“是啊,李公公!”温崇简急道:“如今市面上流言四起,有说陛下病重不起的,有说宫中生变的。更有甚者,竟散播朝廷已无力控制局势的妖言!若陛下再不露面,只怕人心彻底离散,乱民更肆无忌惮!”
“陛下……陛下到底……”一位年迈的御史眼中惊惧,声音发颤,不敢说下去。
李德全面露难色,眼神中闪过一丝恰到好处的悲痛与惶恐。
他再次躬身,声音更低:“诸位大人的忠心,咱家自然明白,陛下若清醒,也必感念诸位的赤诚。然御医确有明言,陛下此刻肝火郁结,头痛欲裂,实在…… 实在无法视事。陛下昏迷前,曾再三叮嘱,一切国事,暂由内阁与六部依常例办理,非常之事,可…… 可紧急议处。陛下将江山社稷托付诸位,正是倚重之时。咱家还要去伺候汤药,不敢耽搁,诸位大人…… 且先回衙署,若有万分紧急之事,可联名具本,由通政司递入,咱家…… 咱家拼着受责罚,也定会设法在陛下稍清醒时呈报。

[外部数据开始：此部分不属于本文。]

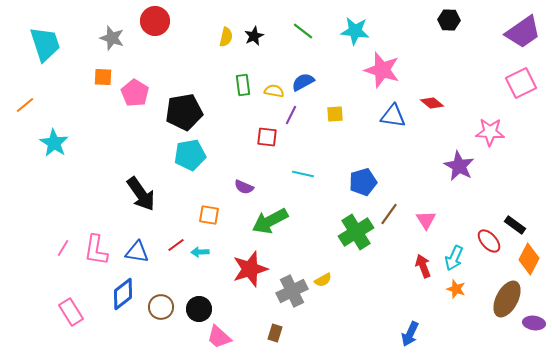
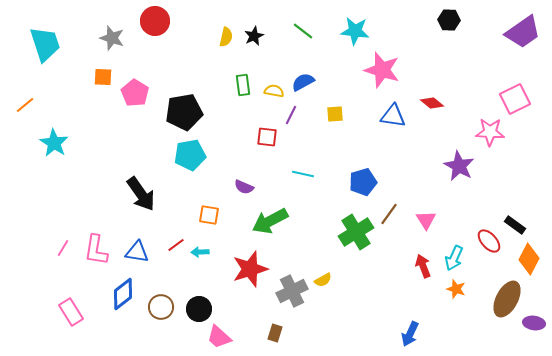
pink square at (521, 83): moved 6 px left, 16 px down
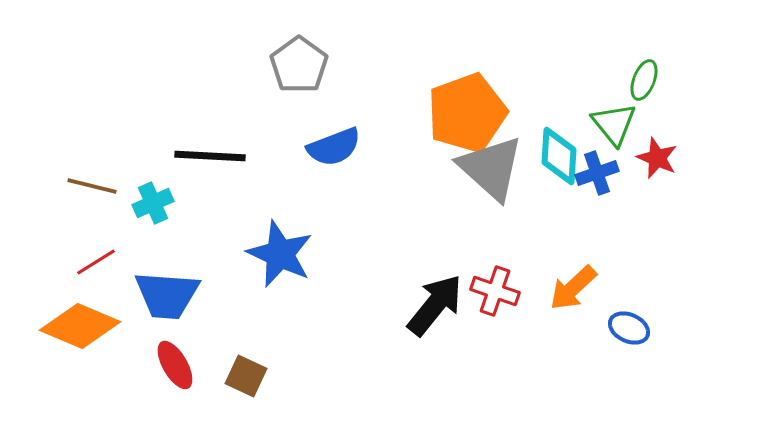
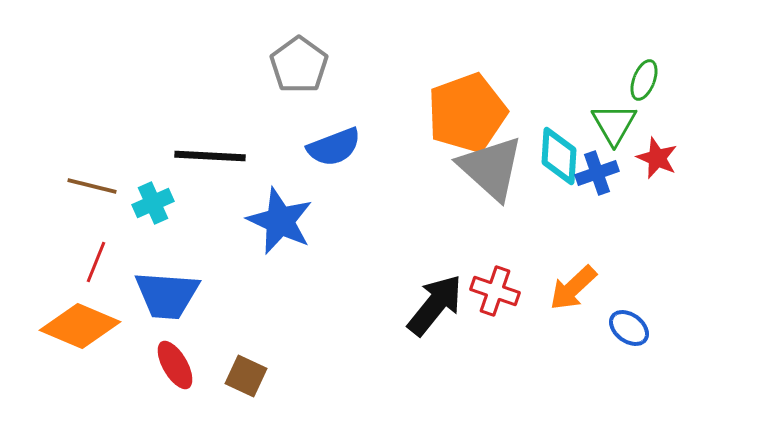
green triangle: rotated 9 degrees clockwise
blue star: moved 33 px up
red line: rotated 36 degrees counterclockwise
blue ellipse: rotated 12 degrees clockwise
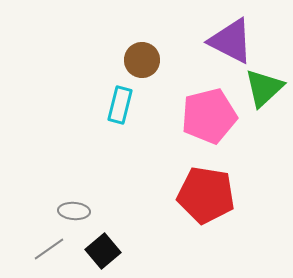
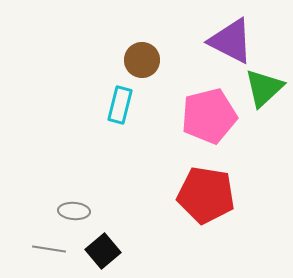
gray line: rotated 44 degrees clockwise
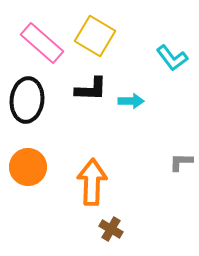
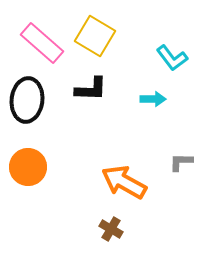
cyan arrow: moved 22 px right, 2 px up
orange arrow: moved 32 px right; rotated 63 degrees counterclockwise
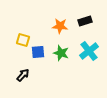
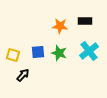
black rectangle: rotated 16 degrees clockwise
yellow square: moved 10 px left, 15 px down
green star: moved 2 px left
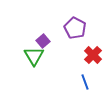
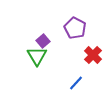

”
说完,他不再多言。
深深一礼,转身快步离去,那背影竟有几分仓皇。
……
京城王家别院,密室。
红木书案上,并排放着三封密信,皆以十二世家才懂的隐秘暗语书写。
一份来自西北,详述盐工暴动,秦家私兵与暴民流血冲突的惨状,字里行间透着焦灼。
一份来自中原暗桩,汇报韩、郑两家宅邸被焚、族人死伤的骇人景象。
最后一份,来自王家暗桩。
汇报西市骚乱后,五城兵马司虽然出动,但弹压“雷声大、雨点小”,更多是在驱散人群、封锁街道,并未对参与抢掠的乱民进行大规模抓捕或当场格杀。
这与世家预想中朝廷会严厉镇压、从而激化矛盾的情形有些出入。